Exercise: Switch "camera one" to "camera 1" in the part of the items that opens with the line containing "After every picture, add" and closes with the line containing "-0.007752, 0.817260, -0.002954]]", changing nothing else. Return only those lines, with the pictures left out.

==== Material for this exercise ====

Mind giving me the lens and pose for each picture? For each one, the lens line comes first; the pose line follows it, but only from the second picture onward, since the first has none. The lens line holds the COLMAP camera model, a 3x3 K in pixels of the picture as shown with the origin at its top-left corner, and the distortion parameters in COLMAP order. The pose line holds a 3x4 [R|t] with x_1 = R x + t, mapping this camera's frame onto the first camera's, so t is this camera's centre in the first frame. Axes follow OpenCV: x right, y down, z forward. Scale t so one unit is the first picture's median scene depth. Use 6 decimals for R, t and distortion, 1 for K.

====
==== Material for this exercise ====

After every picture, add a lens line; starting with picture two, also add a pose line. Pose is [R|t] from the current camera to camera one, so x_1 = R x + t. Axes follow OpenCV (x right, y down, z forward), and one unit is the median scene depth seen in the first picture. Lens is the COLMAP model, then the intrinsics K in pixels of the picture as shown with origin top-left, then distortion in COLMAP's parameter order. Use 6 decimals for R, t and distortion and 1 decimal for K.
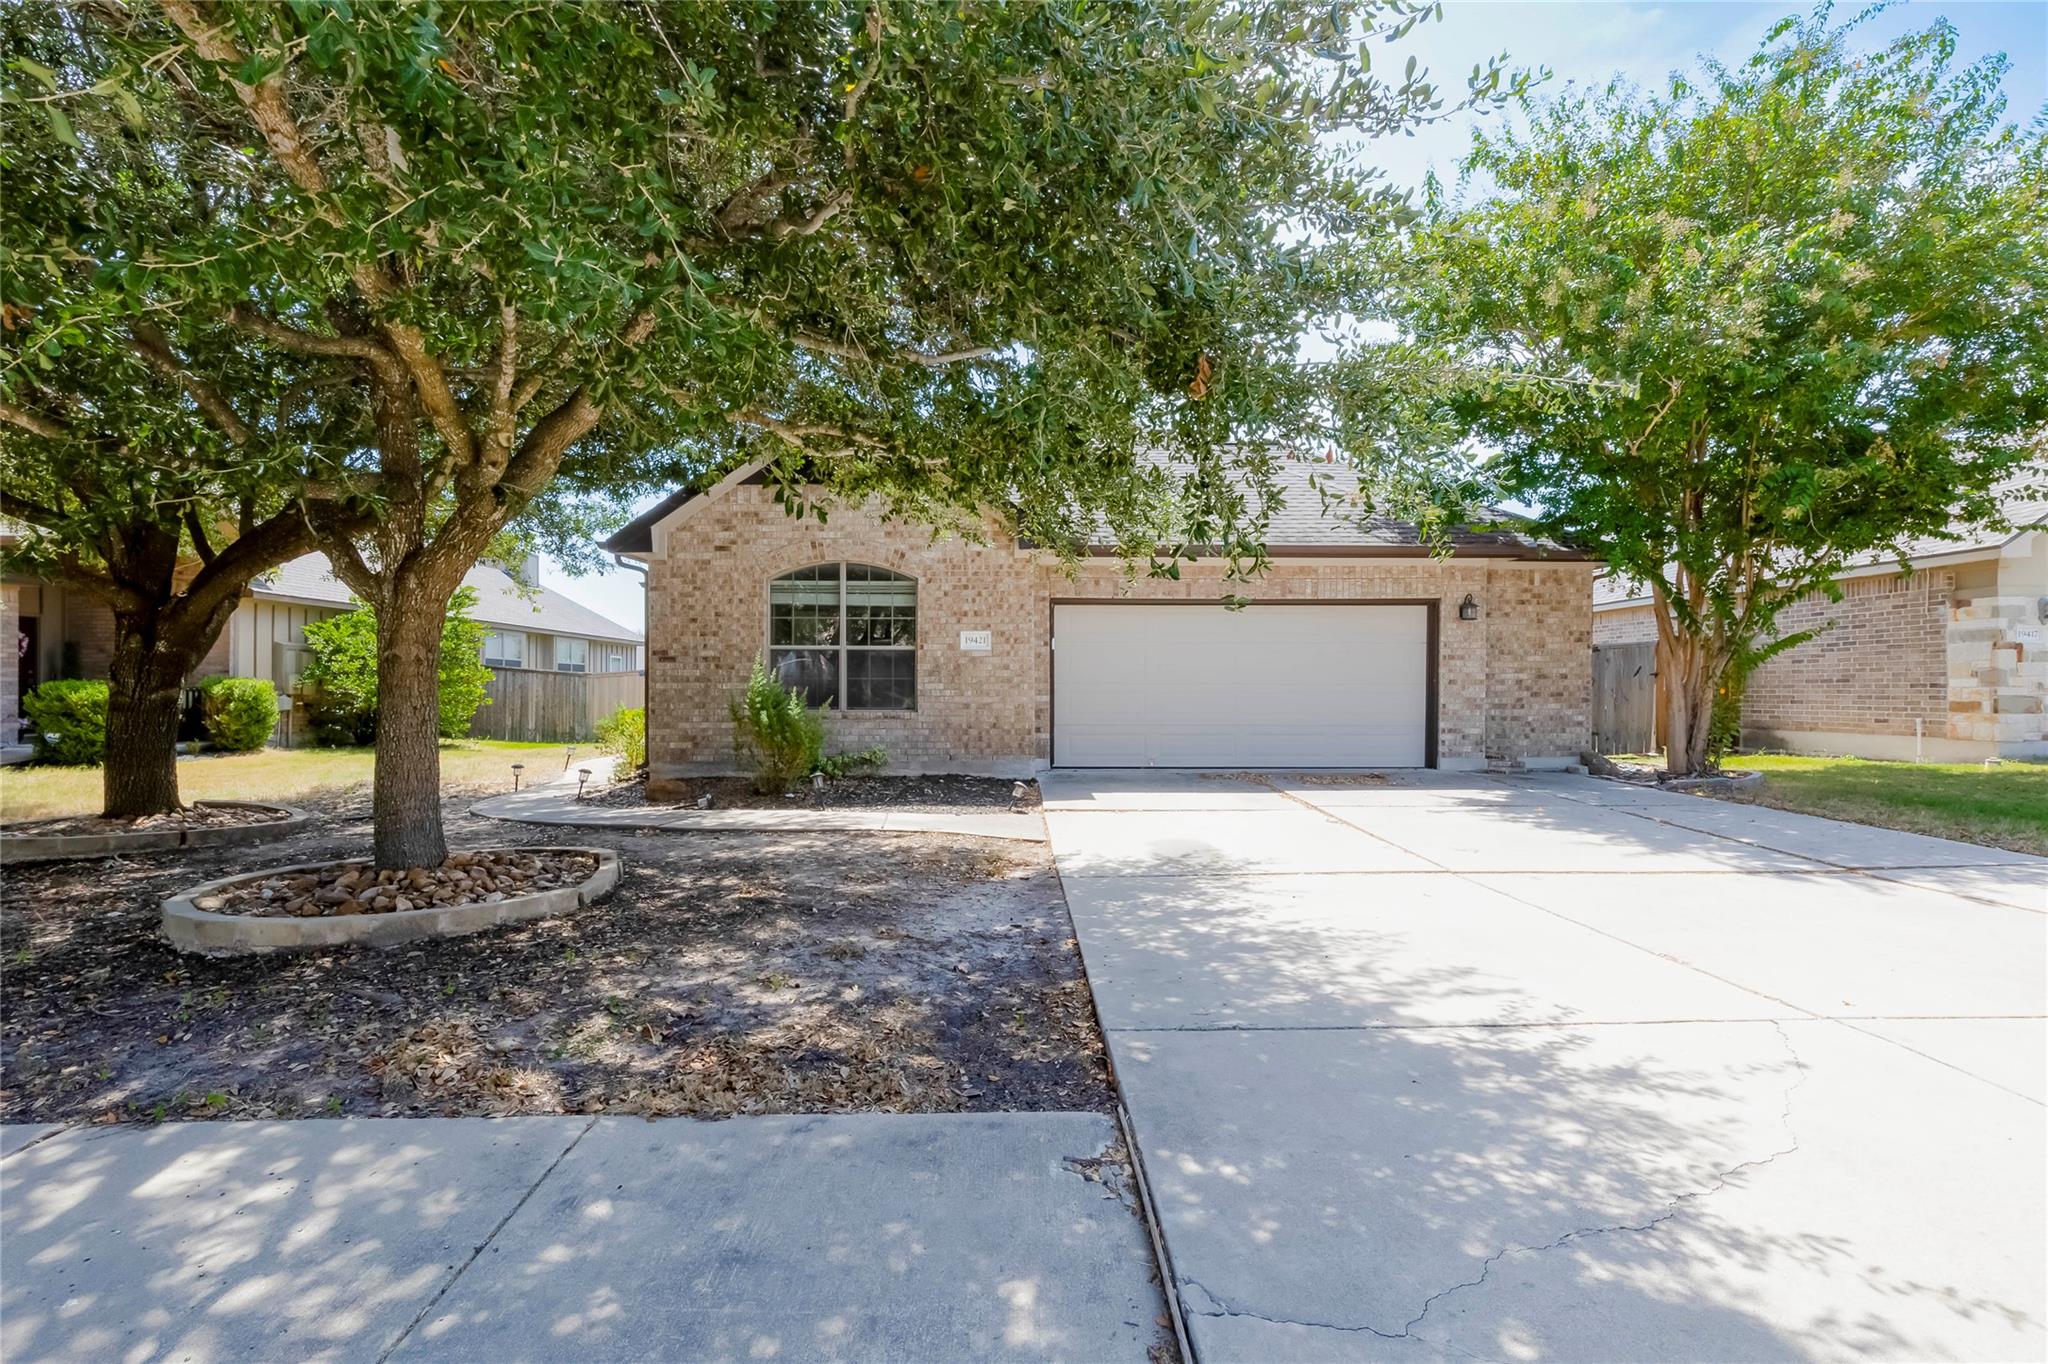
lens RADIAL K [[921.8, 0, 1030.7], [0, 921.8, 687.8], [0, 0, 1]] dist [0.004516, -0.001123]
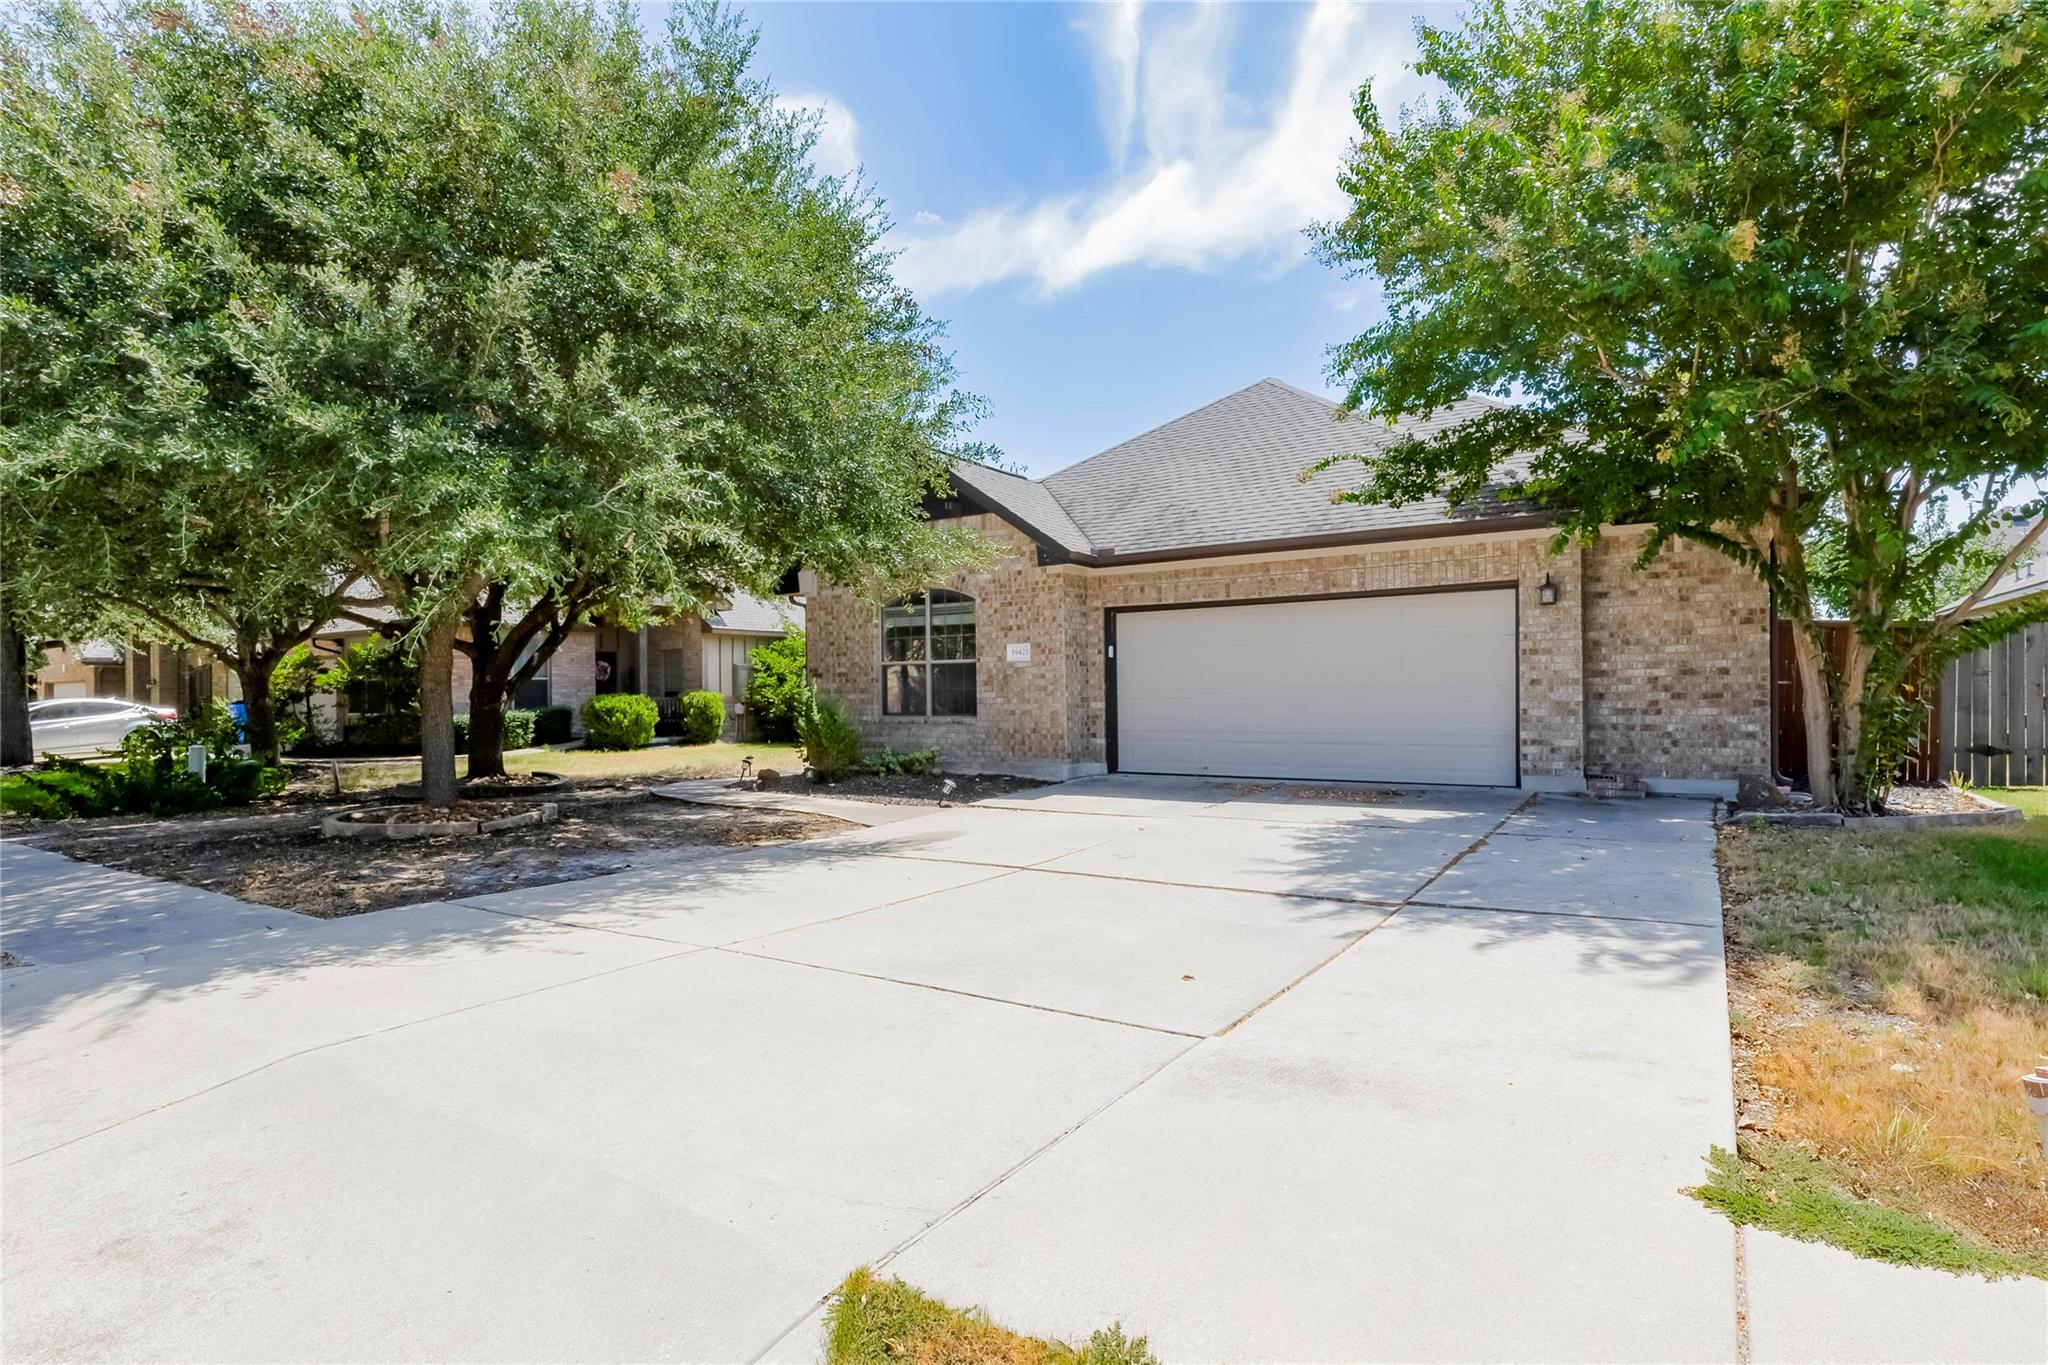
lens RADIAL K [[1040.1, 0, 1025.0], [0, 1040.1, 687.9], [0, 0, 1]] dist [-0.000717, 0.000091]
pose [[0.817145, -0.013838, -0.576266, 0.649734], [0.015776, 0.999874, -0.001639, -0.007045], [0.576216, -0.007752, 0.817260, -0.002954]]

====
==== Material for this exercise ====

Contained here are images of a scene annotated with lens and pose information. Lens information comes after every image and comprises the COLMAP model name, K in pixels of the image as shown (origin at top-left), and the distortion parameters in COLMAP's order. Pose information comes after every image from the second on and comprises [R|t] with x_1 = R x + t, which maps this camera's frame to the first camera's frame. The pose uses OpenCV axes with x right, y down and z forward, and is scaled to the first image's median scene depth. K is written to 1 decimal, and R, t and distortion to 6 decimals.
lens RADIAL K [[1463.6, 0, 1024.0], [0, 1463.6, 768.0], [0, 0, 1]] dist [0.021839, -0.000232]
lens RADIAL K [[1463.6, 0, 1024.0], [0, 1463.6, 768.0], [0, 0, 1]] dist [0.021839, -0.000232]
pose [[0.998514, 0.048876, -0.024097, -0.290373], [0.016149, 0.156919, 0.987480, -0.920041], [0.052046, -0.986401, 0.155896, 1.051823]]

====

Expected output:
After every picture, add a lens line; starting with picture two, also add a pose line. Pose is [R|t] from the current camera to camera 1, so x_1 = R x + t. Axes follow OpenCV (x right, y down, z forward), and one unit is the median scene depth seen in the first picture. Lens is the COLMAP model, then the intrinsics K in pixels of the picture as shown with origin top-left, then distortion in COLMAP's parameter order. Use 6 decimals for R, t and distortion and 1 decimal for K.
lens RADIAL K [[921.8, 0, 1030.7], [0, 921.8, 687.8], [0, 0, 1]] dist [0.004516, -0.001123]
lens RADIAL K [[1040.1, 0, 1025.0], [0, 1040.1, 687.9], [0, 0, 1]] dist [-0.000717, 0.000091]
pose [[0.817145, -0.013838, -0.576266, 0.649734], [0.015776, 0.999874, -0.001639, -0.007045], [0.576216, -0.007752, 0.817260, -0.002954]]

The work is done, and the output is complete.